On Monday, September 20th, the Paris Administrative Court of Appeal suspended the building permit for the training pool in Aubervilliers. Its construction is being contested by associations of local residents and environmentalists. They criticise it for encroaching on the historic workers’ gardens, vegetable plots that are more than a century old.
The project to build a 50-metre swimming pool and solarium involves the destruction of 67 trees. A large part of them (47) will be replanted, but only a part. The construction site will also cut down nearly 4,000 square metres of allotments.
According to the ruling of the Paris administrative court, consulted by AFP, “the execution of the present order, which suspends the disputed building permit, necessarily implies, as the applicants rightly maintain, that the work already undertaken should be terminated immediately”. The judge in charge of the case noted several defects in the legality of the town planning code.
The building permit, issued on July 21st, has therefore been suspended. The work was stopped before it had even begun. They were only at the stage of destroying the gardens, which began at the beginning of September, after the forced evacuation of environmental activists who had occupied the site for several months.
A training pool for the Paris 2024 Games, the pool must then be accessible to the inhabitants of Aubervilliers, a town of 90,000 inhabitants where, according to the mayor Karine Franclet, 60% of children do not know how to swim when they enter the sixth grade. Aubervilliers currently has only one swimming pool. The Olympic pool was to be integrated into the vast legacy plan for the Paris 2024 Olympic and Paralympic Games.

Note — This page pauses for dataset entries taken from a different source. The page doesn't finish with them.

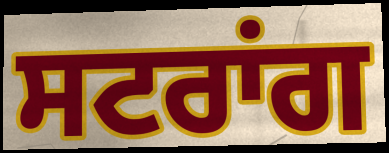
ਸਟਰਾਂਗ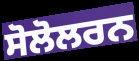
ਸੋਲੋਲਰਨ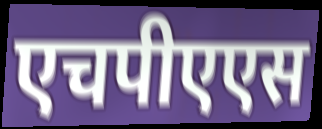
एचपीएएस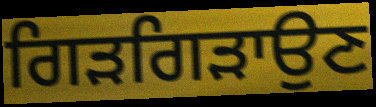
ਗਿੜਗਿੜਾਉਣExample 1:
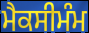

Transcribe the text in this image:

ਮੈਕਸੀਮੰਮ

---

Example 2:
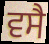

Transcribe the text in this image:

ਵਸੈ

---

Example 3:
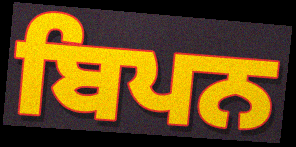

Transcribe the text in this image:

ਬਿਪਨ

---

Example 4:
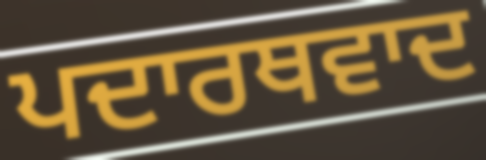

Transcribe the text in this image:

ਪਦਾਰਥਵਾਦ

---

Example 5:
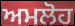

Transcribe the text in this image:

ਅਮਲੋਹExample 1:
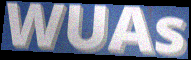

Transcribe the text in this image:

WUAs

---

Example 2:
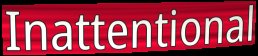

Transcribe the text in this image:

Inattentional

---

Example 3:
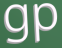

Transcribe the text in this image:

gp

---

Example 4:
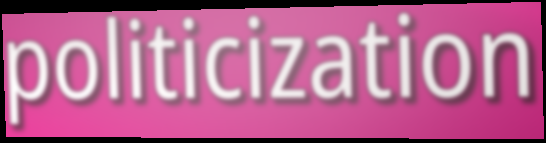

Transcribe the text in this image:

politicization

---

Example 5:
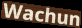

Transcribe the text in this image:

WachunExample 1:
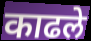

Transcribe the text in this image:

काढले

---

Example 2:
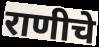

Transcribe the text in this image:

राणीचे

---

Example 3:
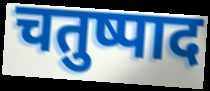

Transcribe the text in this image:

चतुष्पाद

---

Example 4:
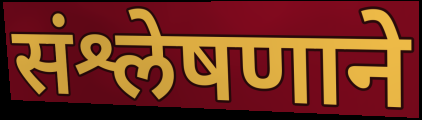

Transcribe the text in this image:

संश्लेषणाने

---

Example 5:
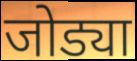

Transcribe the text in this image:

जोड्याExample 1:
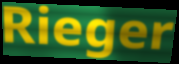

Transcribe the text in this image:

Rieger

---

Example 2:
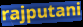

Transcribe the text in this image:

rajputani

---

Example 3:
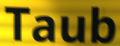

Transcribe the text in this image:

Taub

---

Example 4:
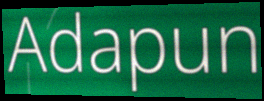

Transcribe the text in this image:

Adapun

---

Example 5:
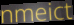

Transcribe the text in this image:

nmeict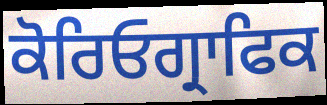
ਕੋਰਿਓਗ੍ਰਾਫਿਕ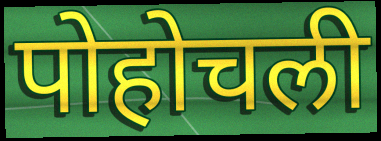
पोहोचलीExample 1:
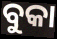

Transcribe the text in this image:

ବୁକା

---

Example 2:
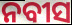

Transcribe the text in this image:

ନବୀସ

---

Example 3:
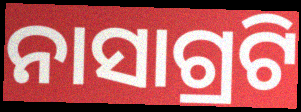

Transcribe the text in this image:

ନାସାଗ୍ରଟି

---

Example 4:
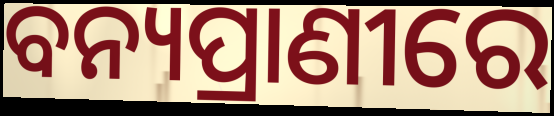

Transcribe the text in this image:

ବନ୍ୟପ୍ରାଣୀରେ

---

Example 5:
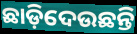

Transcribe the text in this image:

ଛାଡ଼ିଦେଉଛନ୍ତି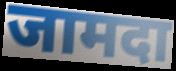
जामदा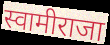
स्वामीराजा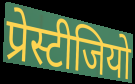
प्रेस्टीजियोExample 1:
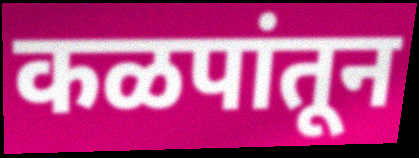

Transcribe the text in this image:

कळपांतून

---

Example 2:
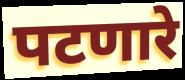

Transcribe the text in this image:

पटणारे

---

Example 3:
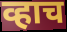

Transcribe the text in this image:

व्हाच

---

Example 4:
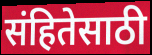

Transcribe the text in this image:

संहितेसाठी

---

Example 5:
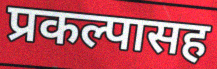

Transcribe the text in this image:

प्रकल्पासह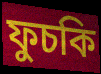
ফুচকিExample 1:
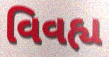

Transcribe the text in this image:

વિવહ્ય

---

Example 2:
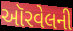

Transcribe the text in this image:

ઑરવેલની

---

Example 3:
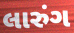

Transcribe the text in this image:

લારુંગ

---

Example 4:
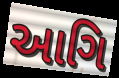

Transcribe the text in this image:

આગિ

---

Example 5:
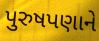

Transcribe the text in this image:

પુરુષપણાને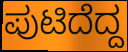
ಪುಟಿದೆದ್ದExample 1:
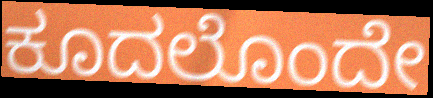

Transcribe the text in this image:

The cost of the project has been set at €33 million, of which about a third will be financed by SOLIDEO, which is responsible for delivering the Olympic facilities.
Will it see the light of day? At this stage, the answer remains highly conditional. The legal battle is probably just beginning. The Aubervilliers town hall, the holder of the building permit, can appeal the administrative court’s decision to the Council of State. It can also regularise the contentious points raised by the judge. The project should also be the subject of a new hearing on the facts.
As a reminder, last April, the same administrative court had pronounced the suspension of the works of the media village, located in Dugny, also in Seine-Saint-Denis. Three months later, after a new study of the case on the facts was conducted, the court back-pedalled and authorised the resumption of the work.
But time is running out. Stéphane Troussel, the president of the Seine-Saint-Denis departmental council, explained this to the media on Monday morning: “If the timetable does not allow the pool to be designated as a training site, the SOLIDEO will raise the issue” of its financial participation. In plain language: the very existence of this training pool will be debated. With the risk of seeing it permanently removed from the map of sites for the Paris 2024 Games.